Oh Murmie! You need feeding? Hang on, of course…”
“YOU go look under
the dishwasher.”
“Um, didn’t you
hear? I have to feed Murmie.”
More words followed
that I simply cannot repeat, and eventually I was guilted in to looking under
the dishwasher.
Which, I might add,
was pretty brave given that SHE had attacked this innocent spider and no doubt
pissed it off, and now I was the one having to do the dirty work of either
negotiating with it, or *fingers crossed* recovering it’s cadaver.
Although even that’s
a lie. We all know there’s no way I’m
touching any kind of spider, dead or alive.
After investigation,
it appeared that Roasting Dish Spider was well and truly roasted. Either that or he’d decided to have a little
rest for a bit while his eyes stopped stinging.

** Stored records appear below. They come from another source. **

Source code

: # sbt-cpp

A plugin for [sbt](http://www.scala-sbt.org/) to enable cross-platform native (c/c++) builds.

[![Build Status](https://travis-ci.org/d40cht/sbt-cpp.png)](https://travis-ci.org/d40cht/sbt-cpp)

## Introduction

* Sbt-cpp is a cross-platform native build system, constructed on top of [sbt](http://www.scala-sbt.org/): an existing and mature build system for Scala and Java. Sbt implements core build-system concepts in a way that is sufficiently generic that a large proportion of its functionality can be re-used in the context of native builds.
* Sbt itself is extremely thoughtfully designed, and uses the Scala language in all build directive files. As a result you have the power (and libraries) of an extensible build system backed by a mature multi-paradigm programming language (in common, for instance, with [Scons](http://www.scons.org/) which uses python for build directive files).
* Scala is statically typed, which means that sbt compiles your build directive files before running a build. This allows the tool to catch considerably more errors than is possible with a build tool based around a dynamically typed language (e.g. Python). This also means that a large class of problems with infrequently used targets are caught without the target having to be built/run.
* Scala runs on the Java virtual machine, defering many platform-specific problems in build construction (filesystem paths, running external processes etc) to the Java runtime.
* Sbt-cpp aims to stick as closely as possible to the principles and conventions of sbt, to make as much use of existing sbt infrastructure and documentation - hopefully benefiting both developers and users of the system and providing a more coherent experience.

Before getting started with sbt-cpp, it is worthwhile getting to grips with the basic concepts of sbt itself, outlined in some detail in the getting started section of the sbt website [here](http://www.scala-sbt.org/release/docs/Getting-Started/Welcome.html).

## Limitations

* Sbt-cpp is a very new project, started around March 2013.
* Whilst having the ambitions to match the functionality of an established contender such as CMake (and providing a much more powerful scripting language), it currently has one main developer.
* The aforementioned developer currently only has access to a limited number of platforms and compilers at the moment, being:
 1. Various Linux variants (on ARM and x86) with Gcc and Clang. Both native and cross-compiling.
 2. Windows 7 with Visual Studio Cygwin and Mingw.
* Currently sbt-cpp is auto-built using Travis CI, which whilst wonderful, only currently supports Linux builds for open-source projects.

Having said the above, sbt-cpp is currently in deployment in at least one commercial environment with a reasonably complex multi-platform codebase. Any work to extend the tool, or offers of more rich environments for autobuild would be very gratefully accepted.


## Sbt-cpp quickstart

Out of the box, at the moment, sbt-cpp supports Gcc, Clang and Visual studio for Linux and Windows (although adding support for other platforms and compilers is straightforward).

Just to be safe, I made the
executive decision to leave him there for the time being, rather than being
accused of burying someone alive.
I nominated Maz for
sentry duty.
“It’s all good
missy. Mummy is just going to get back
to what she was doing before you freaked out about this silly little spider -
but that’s OK please don’t be embarrassed - and you carry on with what you were
doing. Which, I believe, was cooking me
dinner. Make sure it's something that goes will with Bacardi.”